▶ [What to produce] Copy every entry word for word. Skip the pictures.

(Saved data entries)
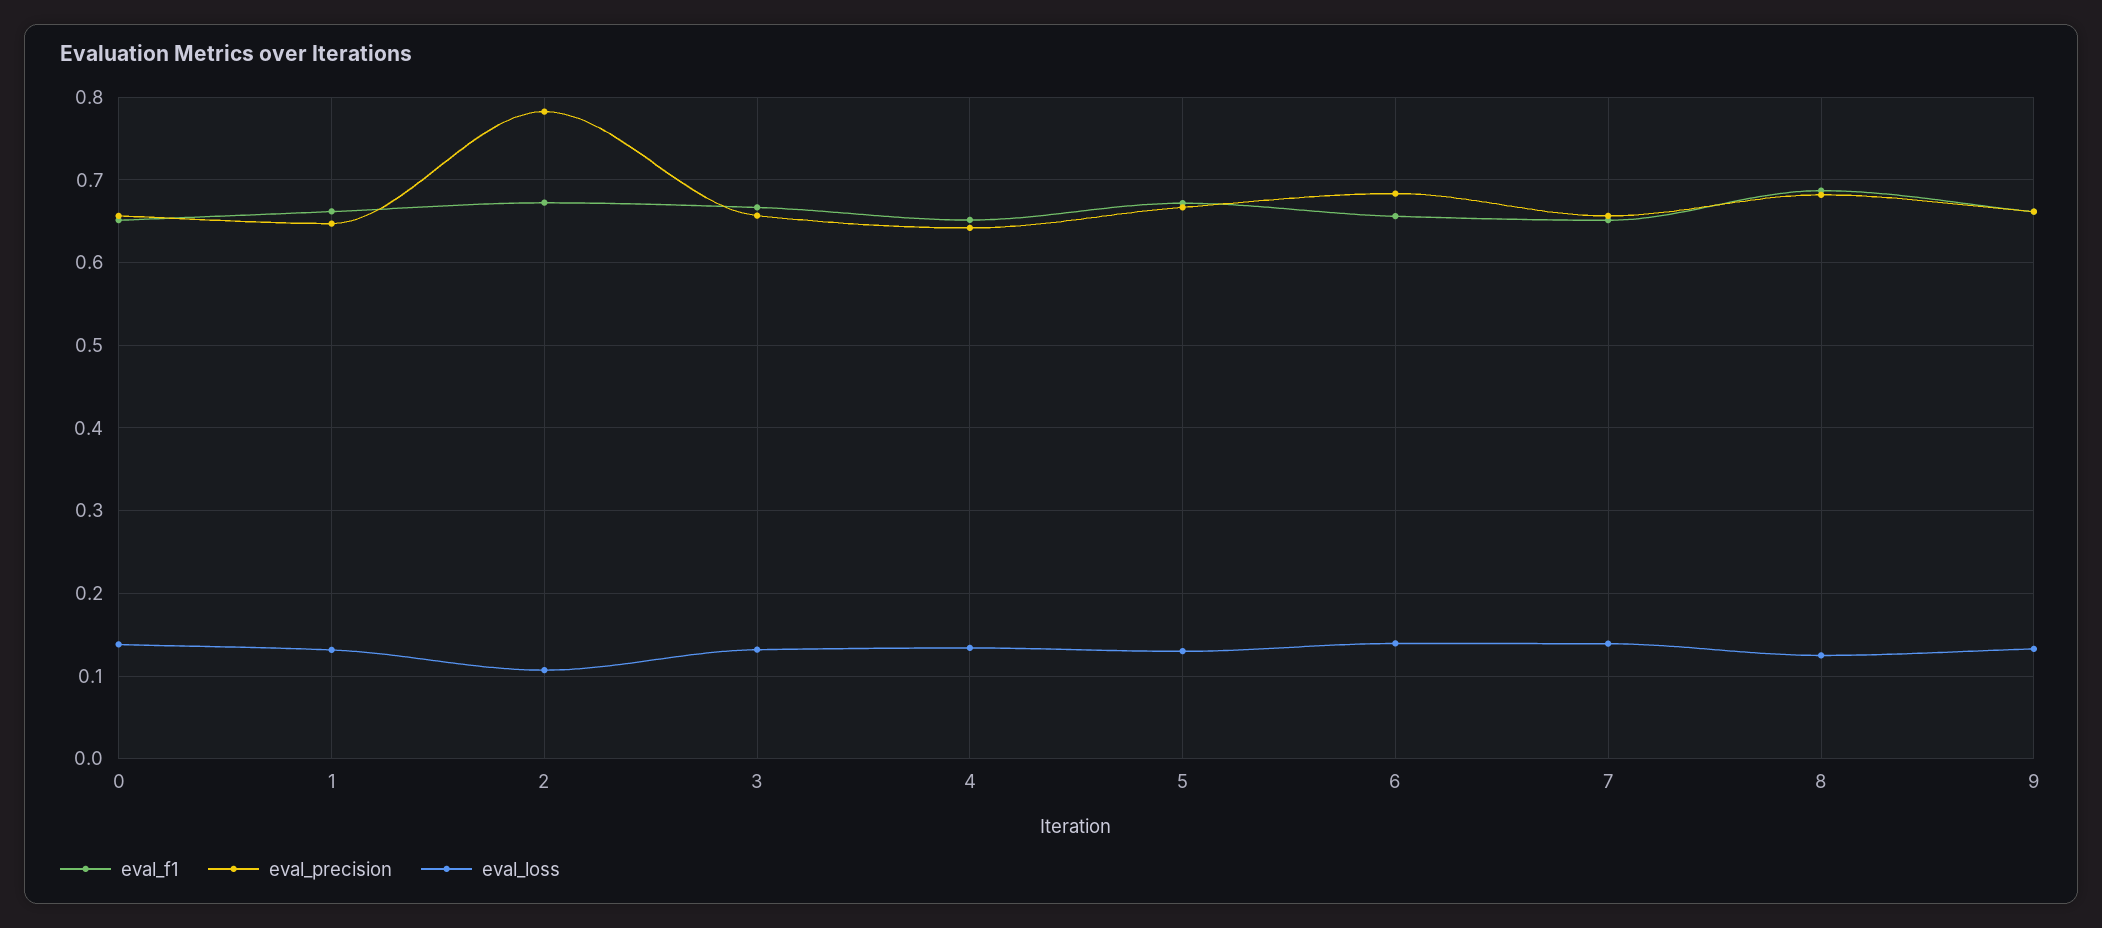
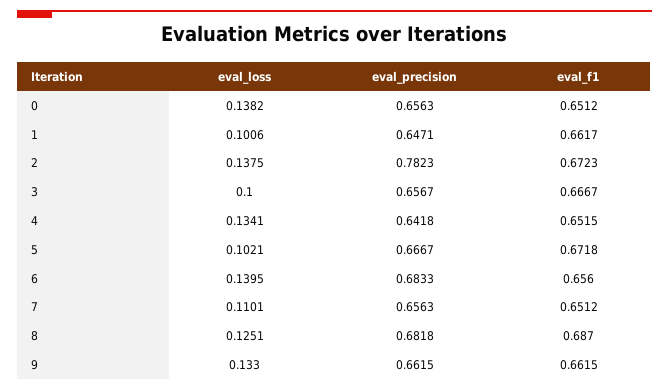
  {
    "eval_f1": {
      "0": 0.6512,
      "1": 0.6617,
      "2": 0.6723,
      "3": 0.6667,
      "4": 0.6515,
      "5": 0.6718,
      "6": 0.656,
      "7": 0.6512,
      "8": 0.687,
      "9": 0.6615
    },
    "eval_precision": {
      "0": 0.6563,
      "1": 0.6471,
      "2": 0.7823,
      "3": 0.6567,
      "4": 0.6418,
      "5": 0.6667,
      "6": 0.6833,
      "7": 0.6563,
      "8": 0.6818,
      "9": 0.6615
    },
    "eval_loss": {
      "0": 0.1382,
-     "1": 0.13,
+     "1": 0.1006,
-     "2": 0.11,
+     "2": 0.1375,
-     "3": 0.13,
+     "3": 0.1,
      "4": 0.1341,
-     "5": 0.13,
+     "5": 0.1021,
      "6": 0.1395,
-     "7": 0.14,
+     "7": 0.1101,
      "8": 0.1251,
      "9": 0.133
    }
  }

▶ [Answer space]
  {
    "eval_f1": {
      "0": 0.6512,
      "1": 0.6617,
      "2": 0.6723,
      "3": 0.6667,
      "4": 0.6515,
      "5": 0.6718,
      "6": 0.656,
      "7": 0.6512,
      "8": 0.687,
      "9": 0.6615
    },
    "eval_precision": {
      "0": 0.6563,
      "1": 0.6471,
      "2": 0.7823,
      "3": 0.6567,
      "4": 0.6418,
      "5": 0.6667,
      "6": 0.6833,
      "7": 0.6563,
      "8": 0.6818,
      "9": 0.6615
    },
    "eval_loss": {
      "0": 0.1382,
-     "1": 0.13,
+     "1": 0.1006,
-     "2": 0.11,
+     "2": 0.1375,
-     "3": 0.13,
+     "3": 0.1,
      "4": 0.1341,
-     "5": 0.13,
+     "5": 0.1021,
      "6": 0.1395,
-     "7": 0.14,
+     "7": 0.1101,
      "8": 0.1251,
      "9": 0.133
    }
  }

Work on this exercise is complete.